Part 14

1K 166 30
                                    

Ayo ayo, 500 yang baca, masa yang  vote masih kurang dari 100 😢😢

Suka sedih aku tuh..

Karena walau aku suka menulis, tapi pengen tau juga pendapat kalian 😢😢

☁☁☁

“I trust you, always.”

☁☁☁

Malam harinya menjadi malam penuh siksaan bagi Lucas.

Yerinya sakit radang tenggorokan yang membuat tubuhnya sampai panas hingga 38,5 derajat Celsius. Ditambah sakit kepala yang dikeluhkan si cantik.

Sekarang Lucas sedang duduk di sofa single dengan sorot mata yang fokus menatap Yeri yang bersandar nyaman di bahu sang ayah. Sedangkan ibunya sedang memasakan bubur agar bisa dimakan oleh Yeri yang sedang sulit menelan makanan keras itu.

Setelah mereka habis pergi dari rumah sakit untuk memeriksa keadaan gadis itu,  Lucas kini hanya berdiam diri saja. Bukannya tak peduli, hanya saja ia tidak ingin kelepasan memarahi Yeri seperti tadi saat ia ingin membawa gadis keras kepala itu ke rumah sakit. Untung saja, Johennedi dan Amanda bertepatan pulang saat mereka bertengkar dan melerai mereka lalu membujuk Yeri ke rumah sakit.

“Yeri, ini di makan dulu buburnya, biar bisa minum obat.” Amanda datang dengan membawa nampan berisi semangkok bubur. Wanita paruh baya itu menaruh nampan di meja dan duduk di samping Yeri, lalu mengelus rambutnya dengan lembut.

“Harus minum obat ya ma?” Yeri memasang wajah nelangsa seakan ialah orang paling menderita ketika ia mendengar kata obat.

“Ya haruslah! siapa suruh sakit.” Lucas menyela ketus sebelum mamanya menjawab, membuat wanita itu menepuk paha anak lelakinya ini tanpa ampun.

“Jangan mulai lagi ya...” dengan nada peringatan sang papa bersuara.

Amanda pun menghiraukan anak laki-lakinya ini dan mengambil mangkok buburnya bersiap untuk menyuapi Yeri. Johennedi dengan mengelus lembut pundak seperti membujuk dan membantu Yeri duduk tegap agar mau menerima suapan dari istrinya.

Sementara Lucas. Cowok itu mendecak keras tanda kesal lalu beranjak pergi menuju kamarnya. Yeri melihati kepergian Lucas dengan wajah sedih. Ia seharusnya menurut saja pada Lucas tanpa bantahan, karena membuat cowok tinggi itu khawatir sampai marah bukanlah hal yang baik.

“Dah, abisin dulu buburnya, trus minum obat lalu tidur. Besok Lucasnya baik lagi kok...” ucap Johennedi dan memeluk bahu Yeri yang suhu tubuhnya masih hangat.
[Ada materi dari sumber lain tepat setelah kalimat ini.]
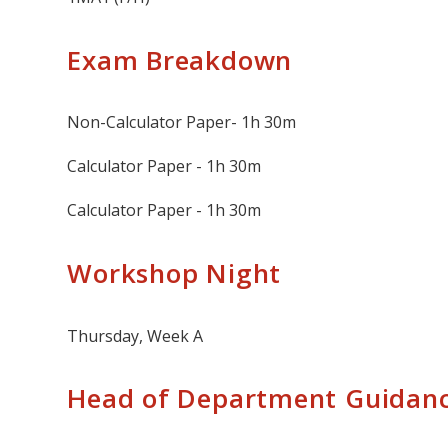
Exam Breakdown
Non-Calculator Paper- 1h 30m
Calculator Paper - 1h 30m
Calculator Paper - 1h 30m
Workshop Night
Thursday, Week A
Head of Department Guidan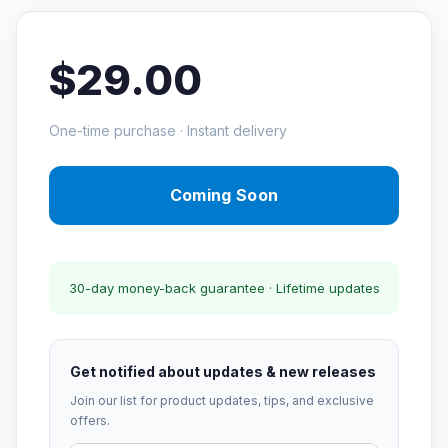
$29.00
One-time purchase · Instant delivery
Coming Soon
30-day money-back guarantee · Lifetime updates
Get notified about updates & new releases
Join our list for product updates, tips, and exclusive
offers.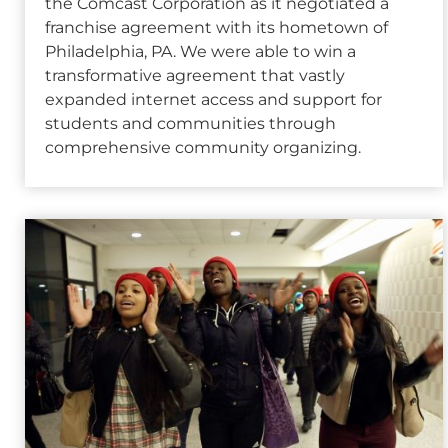
the Comcast Corporation as it negotiated a
franchise agreement with its hometown of
Philadelphia, PA. We were able to win a
transformative agreement that vastly
expanded internet access and support for
students and communities through
comprehensive community organizing.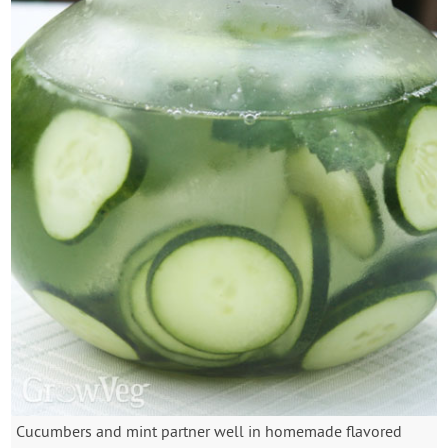
Cucumbers and mint partner well in homemade flavored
“Iya, betul kata papa. Kayak dia bisa aja marah sama kamu lama-lama.”  Amanda menimpali dengan senyum cantik di wajahnya.

Yeri merasa dadanya menghangat karena terharu. Ia benar-benar merasa amat sangat bersyukur. Sangat!
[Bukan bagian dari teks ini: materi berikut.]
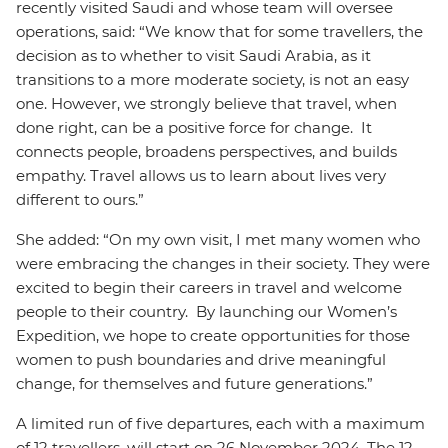
recently visited Saudi and whose team will oversee
operations, said: “We know that for some travellers, the
decision as to whether to visit Saudi Arabia, as it
transitions to a more moderate society, is not an easy
one. However, we strongly believe that travel, when
done right, can be a positive force for change. It
connects people, broadens perspectives, and builds
empathy. Travel allows us to learn about lives very
different to ours.”
She added: “On my own visit, I met many women who
were embracing the changes in their society. They were
excited to begin their careers in travel and welcome
people to their country. By launching our Women’s
Expedition, we hope to create opportunities for those
women to push boundaries and drive meaningful
change, for themselves and future generations.”
A limited run of five departures, each with a maximum
of 12 travellers, will start on 26 November 2024. The 12-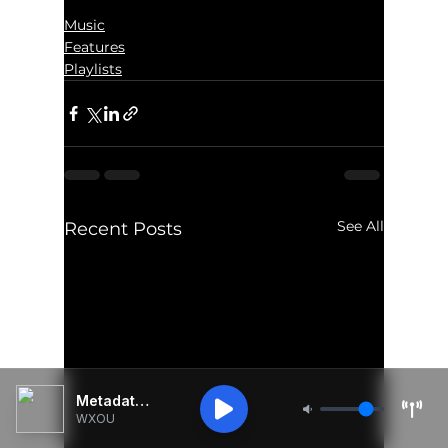
Music
Features
Playlists
See All
Recent Posts
Metadata Unavailable
WXOU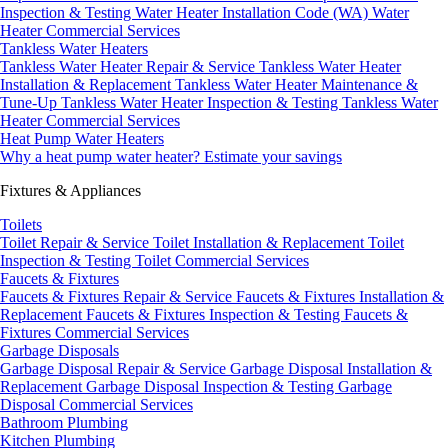
Inspection & Testing
Water Heater Installation Code (WA)
Water
Heater Commercial Services
Tankless Water Heaters
Tankless Water Heater Repair & Service
Tankless Water Heater
Installation & Replacement
Tankless Water Heater Maintenance &
Tune-Up
Tankless Water Heater Inspection & Testing
Tankless Water
Heater Commercial Services
Heat Pump Water Heaters
Why a heat pump water heater?
Estimate your savings
Fixtures & Appliances
Toilets
Toilet Repair & Service
Toilet Installation & Replacement
Toilet
Inspection & Testing
Toilet Commercial Services
Faucets & Fixtures
Faucets & Fixtures Repair & Service
Faucets & Fixtures Installation &
Replacement
Faucets & Fixtures Inspection & Testing
Faucets &
Fixtures Commercial Services
Garbage Disposals
Garbage Disposal Repair & Service
Garbage Disposal Installation &
Replacement
Garbage Disposal Inspection & Testing
Garbage
Disposal Commercial Services
Bathroom Plumbing
Kitchen Plumbing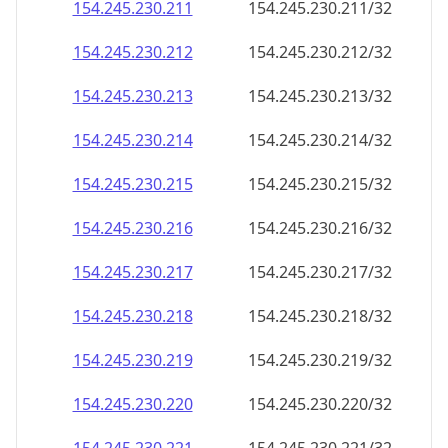
154.245.230.211
154.245.230.211/32
154.245.230.212
154.245.230.212/32
154.245.230.213
154.245.230.213/32
154.245.230.214
154.245.230.214/32
154.245.230.215
154.245.230.215/32
154.245.230.216
154.245.230.216/32
154.245.230.217
154.245.230.217/32
154.245.230.218
154.245.230.218/32
154.245.230.219
154.245.230.219/32
154.245.230.220
154.245.230.220/32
Keluarganya sendiri memang hancur, tetapi orang tua Lucas menggantikannya peran kedua orang tuanya  dengan amat sangat baik. Jahatkah ia jika ingin selamanya berada di sini?

“Maa, Paa. Makasih banyak yaa. Makasih banget udah baik dan peduli sama Yeri, padahal aku bukan anak kalian...” Yeri menghapus setitik air matanya yang jatuh sambil menatap mereka bergantian dengan tersenyum, rasa pusing dikepalanya ia abaikan dan bergerak memeluk mama Lucas.
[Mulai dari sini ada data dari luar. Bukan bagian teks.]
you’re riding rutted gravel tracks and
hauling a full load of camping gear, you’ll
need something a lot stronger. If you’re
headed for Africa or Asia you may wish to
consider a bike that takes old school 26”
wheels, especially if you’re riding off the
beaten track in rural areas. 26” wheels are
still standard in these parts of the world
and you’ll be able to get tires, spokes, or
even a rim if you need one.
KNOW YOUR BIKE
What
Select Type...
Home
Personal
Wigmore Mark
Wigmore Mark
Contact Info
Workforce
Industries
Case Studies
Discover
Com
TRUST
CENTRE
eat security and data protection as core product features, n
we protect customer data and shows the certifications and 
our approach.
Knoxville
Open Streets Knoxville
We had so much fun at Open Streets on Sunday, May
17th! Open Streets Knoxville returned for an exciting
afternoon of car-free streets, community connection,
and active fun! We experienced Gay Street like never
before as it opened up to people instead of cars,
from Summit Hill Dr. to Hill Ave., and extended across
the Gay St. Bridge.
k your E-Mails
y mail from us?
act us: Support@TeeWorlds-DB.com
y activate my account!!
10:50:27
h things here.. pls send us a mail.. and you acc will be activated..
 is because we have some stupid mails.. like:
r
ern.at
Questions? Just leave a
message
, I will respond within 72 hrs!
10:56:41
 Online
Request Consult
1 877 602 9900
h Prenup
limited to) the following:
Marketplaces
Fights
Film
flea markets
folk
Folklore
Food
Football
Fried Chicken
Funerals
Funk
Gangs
“Hei. Kok begini sih?” Respon mama Lucas.

Walau kerepotan, ia segera menyerahkan mangkok bubur yang ingin di pegangi oleh sang suami, lalu membalas pelukannya dan menepuk-nepuk punggung Yeri menenangkan saat merasakan anak gadis yang sudah ia anggap sebagai anak gadisnya ini kembali menangis sampai sesenggukan.